В свое время он руководил компанией, занимавшейся импортом антиквариата из Испании и других стран. Для того чтобы улучшить свое финансовое положение, он чуть ли не силой заставлял людей покупать свой товар. Правда, все, что он продавал, было очень высокого качества и, кроме того, считалось вещами исключительными — его магазин пользовался популярностью. Потом прошел слух, что его предприятие разорилось.
— Что я делаю теперь? Да все так же работаю. Открыл небольшую лавочку. Работа в основном ночная — развозить по домам заказы. Мы специализируемся на европейской кухне. Кстати, я неплохо на этом зарабатываю. Желающих устроиться на работу пруд пруди. Теперь я занимаюсь только руководством, а вначале еще и готовил. Я теперь профессор жареной картошки. — Он засмеялся.
— Да, всякое бывает.
— Но, как всегда, жизнь прекрасна!
— А как дела у остальных?
— Живут дружно, СПИДом не болеют.
— Да ну?
Бессмысленный получался разговор, но тут он вдруг резко произнес:
— Знаешь, я сейчас кое-что тебе скажу. Только не обижайся. Если ты имела неосторожность вляпаться в это — тебе будет не так просто отвертеться. Любому было бы трудно, а тебе в особенности. Ты ведь из тех бабенок, которые днем, сидя на рабочем месте, кончают при мысли о выходных.
— Что-то никак не вспомню, о чем ты говоришь. Видимо, госпитализация пошла мне на пользу.
— Да, ты всегда была такая. Всегда сидела с каменным лицом в стороне от компании. Я-то думал, что это нарциссизм самого низкого пошиба. Но ты, похоже, просто искала чего-то другого. Такого, о чем собиравшиеся там лохи даже понятия не имели…
— Я всегда интересуюсь только тем, чем занимаюсь в данную минуту, — бесстрастно произнесла я.
— Ты думаешь, что свадьба пойдет тебе на пользу? Думаешь, это тебя защитит? Ты что же, можешь променять свою жизнь на беззаботное существование в симпатичной квартирке? — В его словах было больше искреннего удивления, чем сарказма.
Я вспомнила, что в жизни он был так же откровенен, как в постели.
Вот тут-то меня и настигла ностальгия. Минутная слабость — и я целиком во власти прошлого — все вокруг пропиталось духом того времени, я чувствую сладкую дрожь во всех членах. Прошлое с силой захлестывает меня, но я сопротивляюсь:
— Представь себе, что я хочу снова стать маленькой девочкой и ходить в детский сад. Надеюсь, тебе ясно, что это невозможно. Так вот, то, о чем ты говоришь, невозможно еще в большей степени. Все кончено. Секс меня уже не интересует.
— Неужели?
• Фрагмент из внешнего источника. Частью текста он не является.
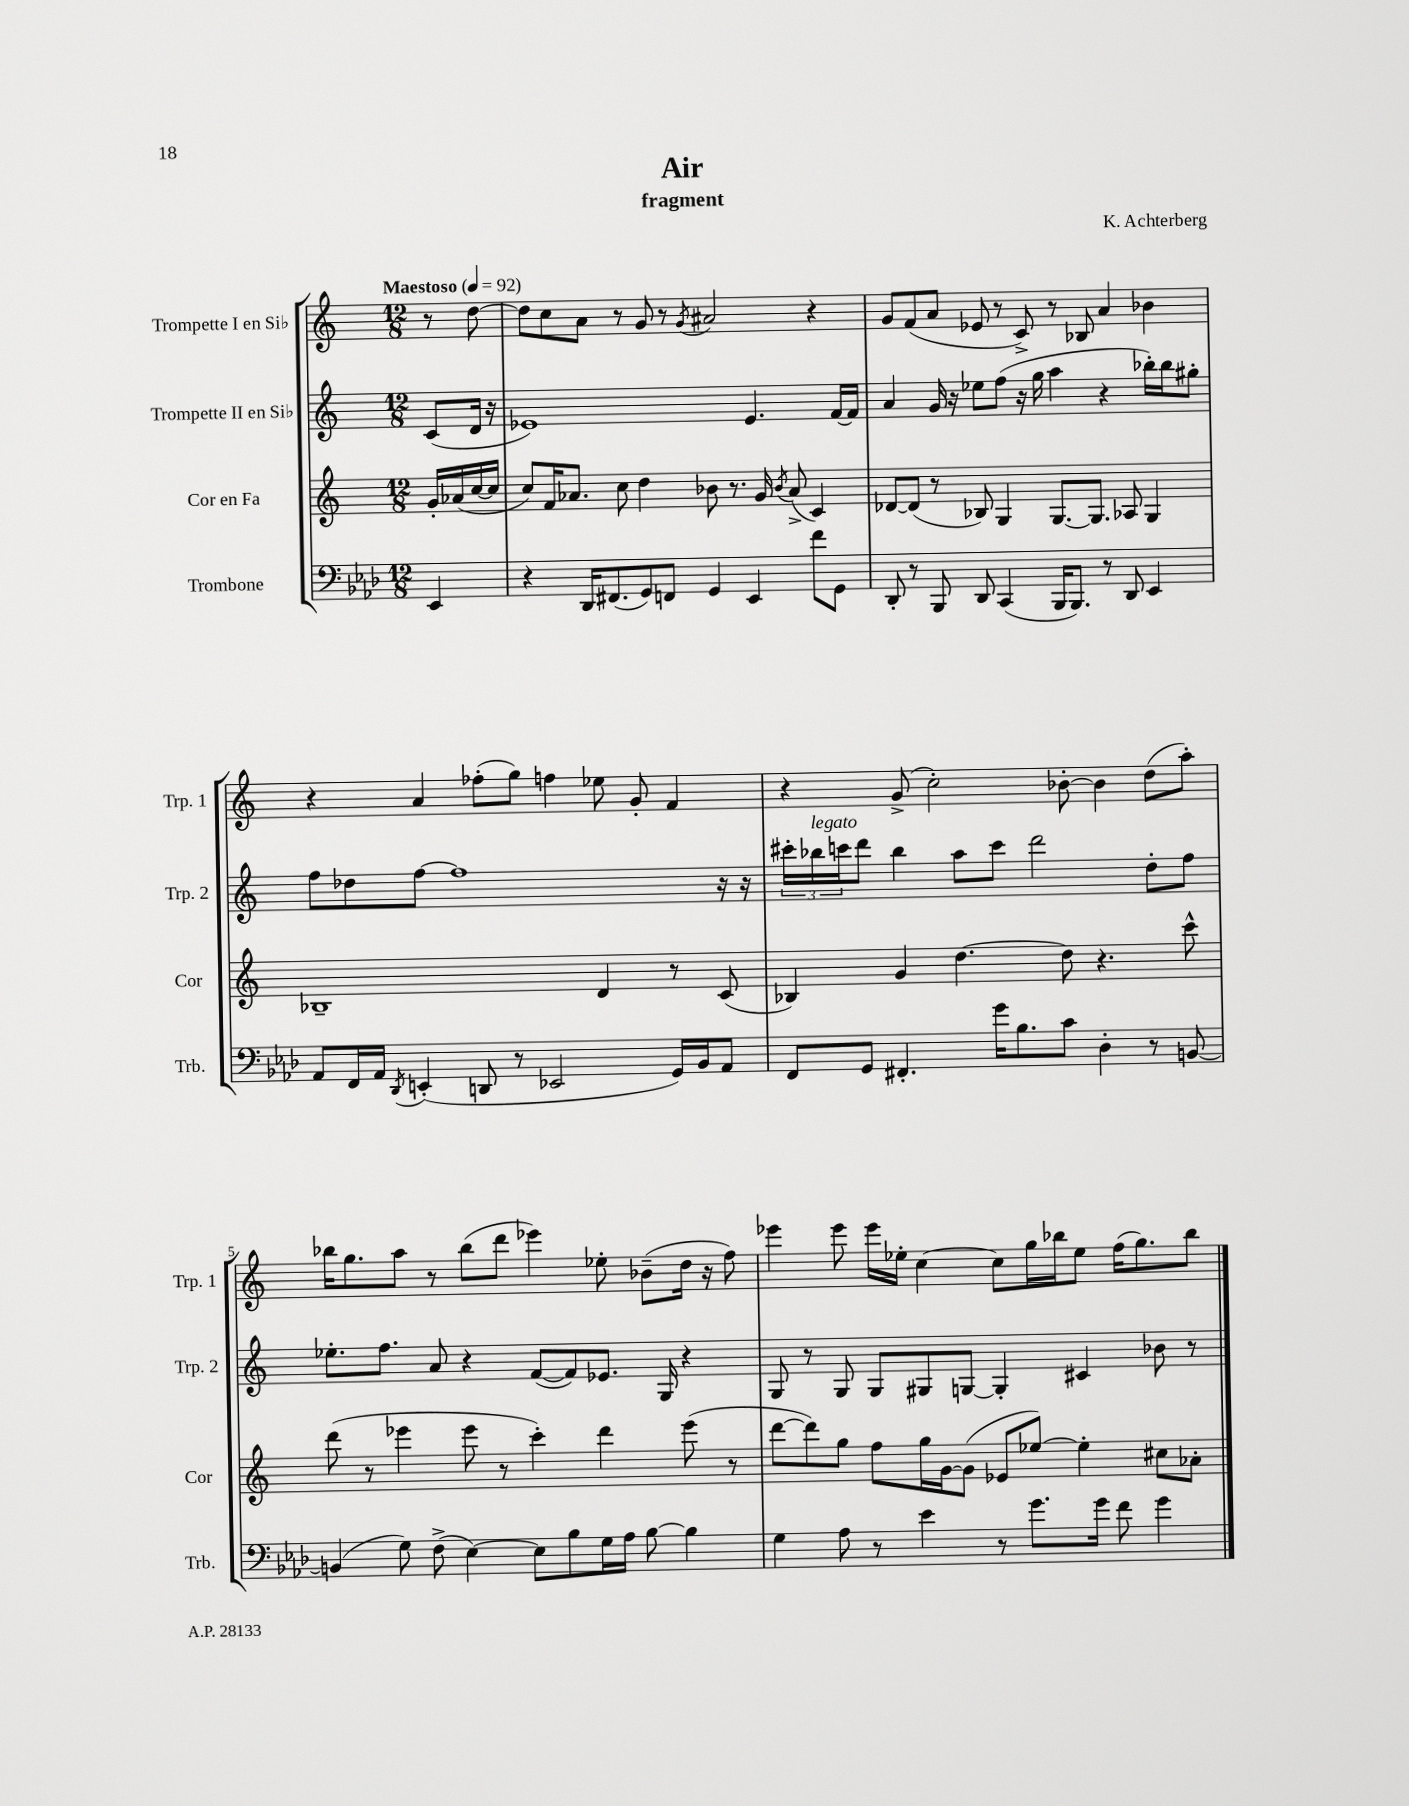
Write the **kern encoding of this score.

**kern	**kern	**kern	**kern
*part4	*part3	*part2	*part1
*staff4	*staff3	*staff2	*staff1
*I"Trombone	*I"Cor en Fa	*I"Trompette II en Si♭	*I"Trompette I en Si♭
*I'Trb.	*I'Cor	*I'Trp. 2	*I'Trp. 1
*clefF4	*clefG2	*clefG2	*clefG2
*k[b-e-a-d-]	*k[]	*k[]	*k[]
*M12/8	*M12/8	*M12/8	*M12/8
*MM92	*MM92	*MM92	*MM92
=	=	=	=
!	!	!	!LO:TX:a:B:t=Maestoso
4EE-/	16g'/LL	(8c/L	8r
.	(16a-X/	.	.
.	[16cc/	16d/Jk	[8dd\
.	16cc/JJ]	16r	.
=1	=1	=1	=1
4r	8cc/L)	1e-X)	8dd\L]
.	16f/K	.	8cc\
.	8.a-X/J	.	.
16DD-/KL	.	.	8a\J
(8.FF#X/	.	.	.
.	8cc\	.	8r
8GG/)	4dd\	.	8g/
8FFn/J	.	.	8r
.	.	.	8qg/
4GG/	8b-X\	.	2a#X/
.	8.r	.	.
4EE-/	.	4.e-/	.
.	16g/	.	.
.	8qb-/	.	.
.	(8a-^/	.	.
8f\L	4c/)	.	4r
8GG\J	.	[16f/LL	.
.	.	16f/JJ]	.
=2	=2	=2	=2
8DD-'/	[8d-X/L	4a/	8g/L
8r	(8d-/J]	.	(8f/
8BBB-/	8r	16g/	8a/J
.	.	16r	.
8DD-/	8B-X/)	8ee-X\L	8e-X/
(4CC/	4G/	(8ff\J	8r
.	.	16r	8c^/)
.	.	16gg\	.
16BBB-/KL	[8.G/L	4aa\	8r
8.BBB-/J)	.	.	.
.	.	.	8B-X/
.	8.G/J]	.	.
8r	.	4r	4a/
8DD-/	8A-X/	.	.
4EE-/	4G/	16bb-X'\LL)	4b-X\
.	.	16bb-\J	.
.	.	8gg#X'\J	.
!!LO:LB:g=z
=3	=3	=3	=3
8AA-/L	1B-X~	8ff\L	4r
16FF/L	.	8dd-X\	.
16AA-/JJ	.	.	.
8qDD-/	.	.	.
(4EEn'/	.	[8ff\J	4a/
.	.	1ff]	.
8DDn/	.	.	(8ff-X'\L
8r	.	.	8gg\J)
2EE-X/	.	.	4ffn\
.	4d/	.	8ee-X\
.	.	.	8g'/
16GG/LL)	8r	.	4f/
16BB-/J	.	.	.
8AA-/J	(8c/	16r	.
.	.	16r	.
=4	=4	=4	=4
8FF/L	4B-X/)	24ccc#X'\LL	4r
!	!	!LO:TX:a:i:t=legato	!
.	.	24bb-X\	.
.	.	24cccn\J	.
8GG/J	.	8ddd\J	.
4.FF#X'/	4g/	4bb-\	(8g^/
.	.	.	2cc'\)
.	[4.dd\	8aa\L	.
16g\KL	.	8ccc\J	.
8.B-\	.	.	.
.	.	2ddd\	.
8c\J	8dd\]	.	[8b-X'\
4D-'\	4.r	.	4b-\]
8r	.	8dd'\L	(8dd\L
[8BBn/	8ccc^^\	8ff\J	8aa'\J)
!!LO:LB:g=z
=5	=5	=5	=5
(4BBn/]	(8ddd\	8.ee-X'\L	16bb-X\KL
.	.	.	8.gg\
.	8r	.	.
.	.	8.ff\J	.
8G\)	4eee-X\	.	8aa\J
(8F^\	.	8a/	8r
[4E-\)	8eee-\	4r	(8bb-\L
.	8r	.	8ddd\J
8E-\L]	4ccc'\)	([8f/L	4eee-X\)
8B-\	.	8f/])	.
16G\L	4ddd\	8.e-X/J	8ee-X'\
16A-\JJ	.	.	.
[8B-\	.	.	(8b-X~\L
.	.	16G/	.
4B-\]	(8eee-\	4r	16dd\Jk
.	.	.	16r
.	8r	.	8ff\)
=6	=6	=6	=6
4G\	[8ddd\L	8G/	4eee-X\
.	8ddd\])	8r	.
8A-\	8gg\J	8G/	8eee-\
8r	8ff\L	8G/L	16eee-\LL
.	.	.	16ee-X'\JJ
4e-\	16gg\L	8G#X/	[4cc\
.	[16g\J	.	.
.	(8g\J]	[8Gn/J	.
8r	8e-X/L	4G'/]	8cc\L]
8.g\L	[8ee-X/J)	.	16gg\L
.	.	.	16bb-X\J
.	4ee-'\]	4c#X/	8ee-\J
16g\Jk	.	.	.
8f\	.	.	(16ff\KL
.	.	.	8.gg\)
4g\	8cc#X\L	8b-X\	.
.	8a-X'\J	8r	8bb-\J
==	==	==	==
*-	*-	*-	*-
Вспомни, сколько сил и энергии ты положила на это дело. Знаешь, дорогуша, ты ведь единственная в своем роде. Я никогда — ни до, ни после тебя — не встречал ни в ком столько пламенной страсти.
— Вот я и перегорела. Слишком пламенная была. Хватит с меня. Я обычно не делаю того, чего не хочу делать. Или ты считаешь, что в такой позиции есть что-то плохое? Напомни мне, разве в нашей компании не все так поступали? А ты, кажется, последний стыд потерял: пытаешься объяснить мне, чего я на самом деле хочу.
Я говорила, а сама присматривалась к нему. В нем было что-то странное. Раньше я ничего подобного не замечала. Вероятно, за то долгое время, что он выставлял разным людям на обозрение всевозможные части своего тела (которое принято показывать только супруге или врачу), внутри него что-то повредилось.